# Work instructions
Retype all entries exactly, skipping pictures.

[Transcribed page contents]
• • •
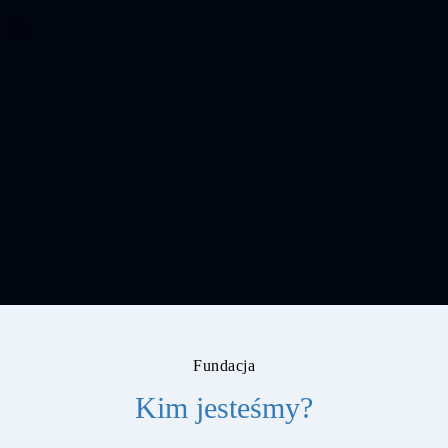
Fundacja
Kim jesteśmy?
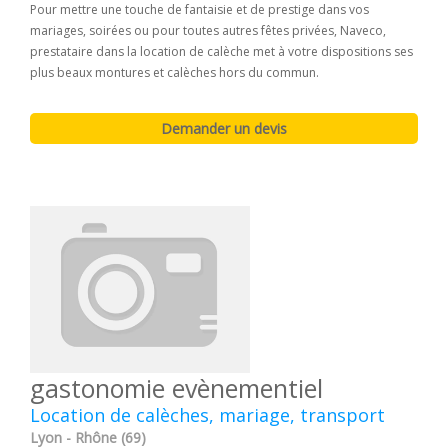
Pour mettre une touche de fantaisie et de prestige dans vos
mariages, soirées ou pour toutes autres fêtes privées, Naveco,
prestataire dans la location de calèche met à votre dispositions ses
plus beaux montures et calèches hors du commun.
gastonomie evènementiel
Location de calèches, mariage, transport
Lyon - Rhône (69)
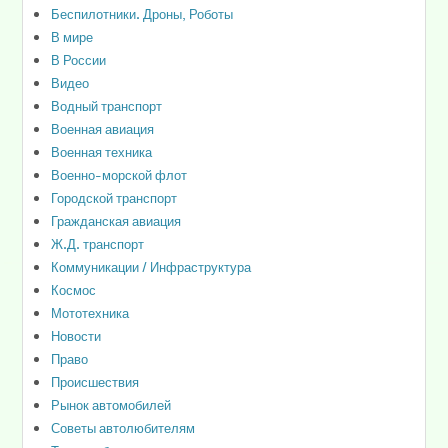
Беспилотники. Дроны, Роботы
В мире
В России
Видео
Водный транспорт
Военная авиация
Военная техника
Военно-морской флот
Городской транспорт
Гражданская авиация
Ж.Д. транспорт
Коммуникации / Инфраструктура
Космос
Мототехника
Новости
Право
Происшествия
Рынок автомобилей
Советы автолюбителям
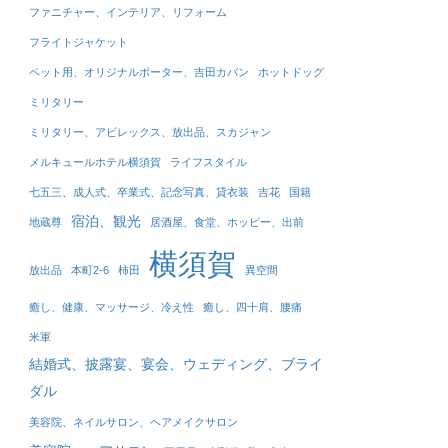
ファニチャー、インテリア、リフォーム
フライトジャケット
ペット用、オリジナルポーター、吉田カバン
ホットドッグ
ミリタリー
ミリタリー、アビレックス、放出品、スカジャン
メルキュールホテル横須賀
ライフスタイル
七五三、成人式、卒業式、記念写真、貸衣装
吉花
国籍
宿泊、観光
地蔵尊
居酒屋、食堂、ホッピー、出前
横須賀
放出品
本町2-6
柿田
異空間
癒し、健康、マッサージ、冷え性
癒し、四十肩、腰痛
米軍
結婚式、披露宴、宴会、ウェディング、ブライ
ダル
美容院、ネイルサロン、ヘアメイクサロン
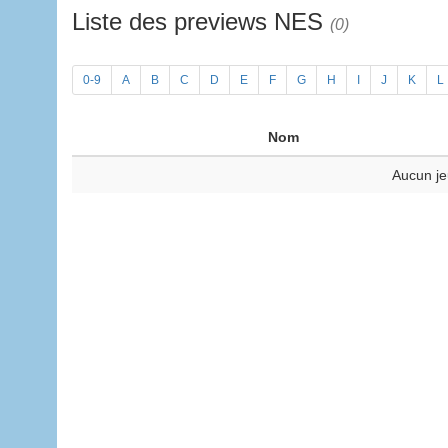
Liste des previews NES
(0)
0-9
A
B
C
D
E
F
G
H
I
J
K
L
Nom
Aucun je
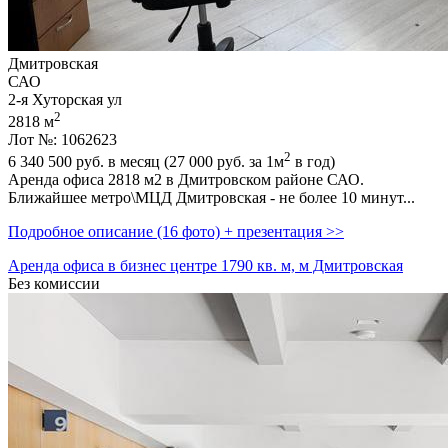
Дмитровская
САО
2-я Хуторская ул
2
2818 м
Лот №: 1062623
2
6 340 500
руб. в месяц (27 000
руб.
за 1м
в год)
Аренда офиса 2818 м2 в Дмитровском районе САО.
Ближайшее метро\МЦД Дмитровская - не более 10 минут...
Подробное описание (16 фото) + презентация >>
Аренда офиса в бизнес центре 1790 кв. м, м Дмитровская
Без комиссии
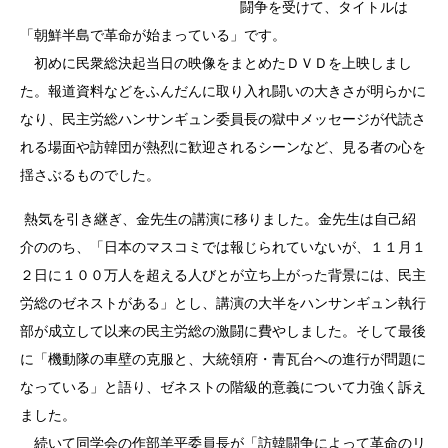
闘争を受けて、タイトルは
「朝鮮半島で革命が始まっている」です。
初めに民衆総決起当日の映像をまとめたＤＶＤを上映しまし
た。報道資料などをふんだんに取り入れ闘いの大きさが明らかに
なり、民主労総ハンサンギュン委員長の獄中メッセージが代読さ
れる場面や訪韓団が熱烈に歓迎されるシーンなど、見る者の心を
揺さぶるものでした。
熱気を引き継ぎ、金先生の講演に移りました。金先生は自己紹
介ののち、「日本のマスコミでは報じられていないが、１１月１
２日に１００万人を超える人びとが立ち上がった背景には、民主
労総のゼネストがある」とし、講演の大半をハンサンギュン執行
部が成立して以来の民主労総の激闘に費やしました。そして最後
に「機動隊の車壁の克服と、大統領府・青瓦台への進行が問題に
なっている」と語り、ゼネストの階級的意義について力強く訴え
ました。
続いて同学会の作部羊平委員長が「訪韓闘争によって革命のリ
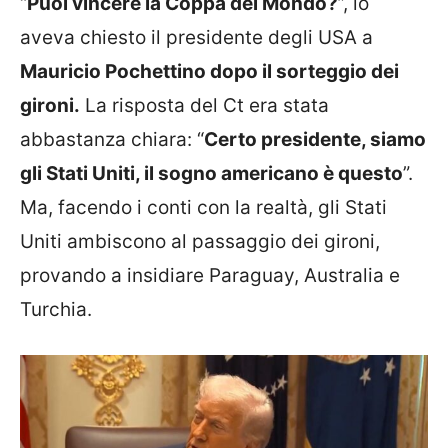
“
Puoi vincere la Coppa del Mondo?
”, lo
aveva chiesto il presidente degli USA a
Mauricio Pochettino dopo il sorteggio dei
gironi.
La risposta del Ct era stata
abbastanza chiara: “
Certo presidente, siamo
gli Stati Uniti, il sogno americano è questo
”.
Ma, facendo i conti con la realtà, gli Stati
Uniti ambiscono al passaggio dei gironi,
provando a insidiare Paraguay, Australia e
Turchia.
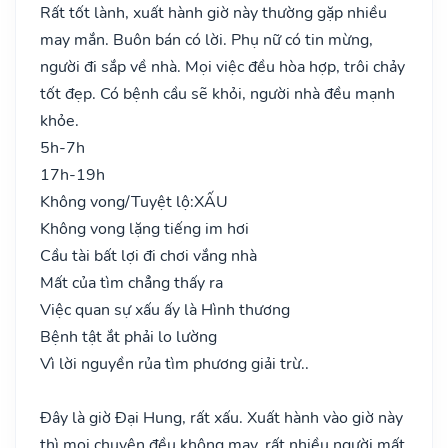
Rất tốt lành, xuất hành giờ này thường gặp nhiều
may mắn. Buôn bán có lời. Phụ nữ có tin mừng,
người đi sắp về nhà. Mọi việc đều hòa hợp, trôi chảy
tốt đẹp. Có bệnh cầu sẽ khỏi, người nhà đều mạnh
khỏe.
5h-7h
17h-19h
Không vong/Tuyệt lộ:
XẤU
Không vong lặng tiếng im hơi
Cầu tài bất lợi đi chơi vắng nhà
Mất của tìm chẳng thấy ra
Việc quan sự xấu ấy là Hình thương
Bệnh tật ắt phải lo lường
Vì lời nguyền rủa tìm phương giải trừ..
Đây là giờ Đại Hung, rất xấu. Xuất hành vào giờ này
thì mọi chuyện đều không may, rất nhiều người mất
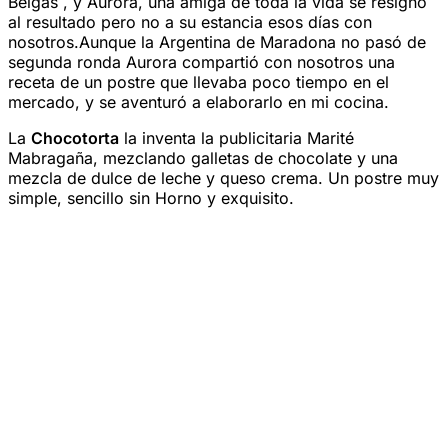
Belgas , y Aurora, una amiga de toda la vida se resignó
al resultado pero no a su estancia esos días con
nosotros.Aunque la Argentina de Maradona no pasó de
segunda ronda Aurora compartió con nosotros una
receta de un postre que llevaba poco tiempo en el
mercado, y se aventuró a elaborarlo en mi cocina.
La
Chocotorta
la inventa la publicitaria Marité
Mabragaña, mezclando galletas de chocolate y una
mezcla de dulce de leche y queso crema. Un postre muy
simple, sencillo sin Horno y exquisito.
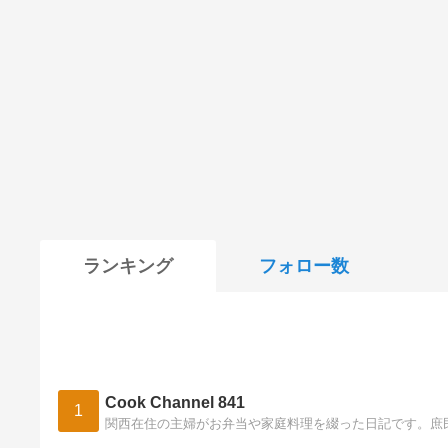
ランキング
フォロー数
Cook Channel 841
1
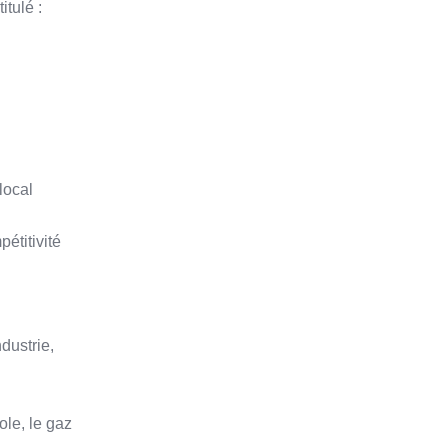
itulé :
local
étitivité
dustrie,
n
ole, le gaz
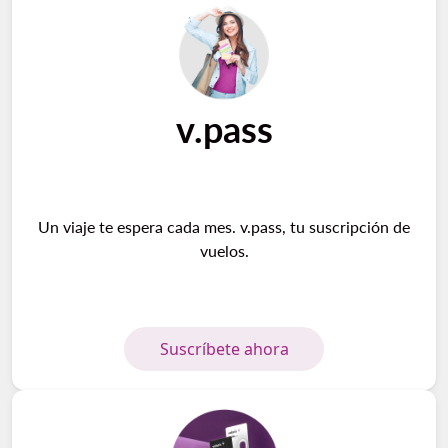
v.pass
Un viaje te espera cada mes. v.pass, tu suscripción de
vuelos.
Suscríbete ahora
• • •
# Exercise answer
Fundacja
Kim jesteśmy?
Pour mettre une touche de fantaisie et de prestige dans vos
mariages, soirées ou pour toutes autres fêtes privées, Naveco,
prestataire dans la location de calèche met à votre dispositions ses
plus beaux montures et calèches hors du commun.
gastonomie evènementiel
Location de calèches, mariage, transport
Lyon - Rhône (69)
Беспилотники. Дроны, Роботы
В мире
В России
Видео
Водный транспорт
Военная авиация
Военная техника
Военно-морской флот
Городской транспорт
Гражданская авиация
Ж.Д. транспорт
Коммуникации / Инфраструктура
Космос
Мототехника
Новости
Право
Происшествия
Рынок автомобилей
Советы автолюбителям
ファニチャー、インテリア、リフォーム
フライトジャケット
ペット用、オリジナルポーター、吉田カバン
ホットドッグ
ミリタリー
ミリタリー、アビレックス、放出品、スカジャン
メルキュールホテル横須賀
ライフスタイル
七五三、成人式、卒業式、記念写真、貸衣装
吉花
国籍
宿泊、観光
地蔵尊
居酒屋、食堂、ホッピー、出前
横須賀
放出品
本町2-6
柿田
異空間
癒し、健康、マッサージ、冷え性
癒し、四十肩、腰痛
米軍
結婚式、披露宴、宴会、ウェディング、ブライ
ダル
美容院、ネイルサロン、ヘアメイクサロン
Liste des previews NES
(0)
0-9
A
B
C
D
E
F
G
H
I
J
K
L
Nom
Aucun je
Дмитровская
САО
2-я Хуторская ул
2
2818 м
Лот №: 1062623
2
6 340 500
руб. в месяц (27 000
руб.
за 1м
в год)
Аренда офиса 2818 м2 в Дмитровском районе САО.
Ближайшее метро\МЦД Дмитровская - не более 10 минут...
Подробное описание (16 фото) + презентация >>
Аренда офиса в бизнес центре 1790 кв. м, м Дмитровская
Без комиссии
闘争を受けて、タイトルは
「朝鮮半島で革命が始まっている」です。
初めに民衆総決起当日の映像をまとめたＤＶＤを上映しまし
た。報道資料などをふんだんに取り入れ闘いの大きさが明らかに
なり、民主労総ハンサンギュン委員長の獄中メッセージが代読さ
れる場面や訪韓団が熱烈に歓迎されるシーンなど、見る者の心を
揺さぶるものでした。
熱気を引き継ぎ、金先生の講演に移りました。金先生は自己紹
介ののち、「日本のマスコミでは報じられていないが、１１月１
２日に１００万人を超える人びとが立ち上がった背景には、民主
労総のゼネストがある」とし、講演の大半をハンサンギュン執行
部が成立して以来の民主労総の激闘に費やしました。そして最後
に「機動隊の車壁の克服と、大統領府・青瓦台への進行が問題に
なっている」と語り、ゼネストの階級的意義について力強く訴え
ました。
続いて同学会の作部羊平委員長が「訪韓闘争によって革命のリ
“
Puoi vincere la Coppa del Mondo?
”, lo
aveva chiesto il presidente degli USA a
Mauricio Pochettino dopo il sorteggio dei
gironi.
La risposta del Ct era stata
abbastanza chiara: “
Certo presidente, siamo
gli Stati Uniti, il sogno americano è questo
”.
Ma, facendo i conti con la realtà, gli Stati
Uniti ambiscono al passaggio dei gironi,
provando a insidiare Paraguay, Australia e
Turchia.
Rất tốt lành, xuất hành giờ này thường gặp nhiều
may mắn. Buôn bán có lời. Phụ nữ có tin mừng,
người đi sắp về nhà. Mọi việc đều hòa hợp, trôi chảy
tốt đẹp. Có bệnh cầu sẽ khỏi, người nhà đều mạnh
khỏe.
5h-7h
17h-19h
Không vong/Tuyệt lộ:
XẤU
Không vong lặng tiếng im hơi
Cầu tài bất lợi đi chơi vắng nhà
Mất của tìm chẳng thấy ra
Việc quan sự xấu ấy là Hình thương
Bệnh tật ắt phải lo lường
Vì lời nguyền rủa tìm phương giải trừ..
Đây là giờ Đại Hung, rất xấu. Xuất hành vào giờ này
thì mọi chuyện đều không may, rất nhiều người mất
Belgas , y Aurora, una amiga de toda la vida se resignó
al resultado pero no a su estancia esos días con
nosotros.Aunque la Argentina de Maradona no pasó de
segunda ronda Aurora compartió con nosotros una
receta de un postre que llevaba poco tiempo en el
mercado, y se aventuró a elaborarlo en mi cocina.
La
Chocotorta
la inventa la publicitaria Marité
Mabragaña, mezclando galletas de chocolate y una
mezcla de dulce de leche y queso crema. Un postre muy
simple, sencillo sin Horno y exquisito.
ランキング
フォロー数
Cook Channel 841
1
itulé :
local
étitivité
dustrie,
n
ole, le gaz
v.pass
Un viaje te espera cada mes. v.pass, tu suscripción de
vuelos.
Suscríbete ahora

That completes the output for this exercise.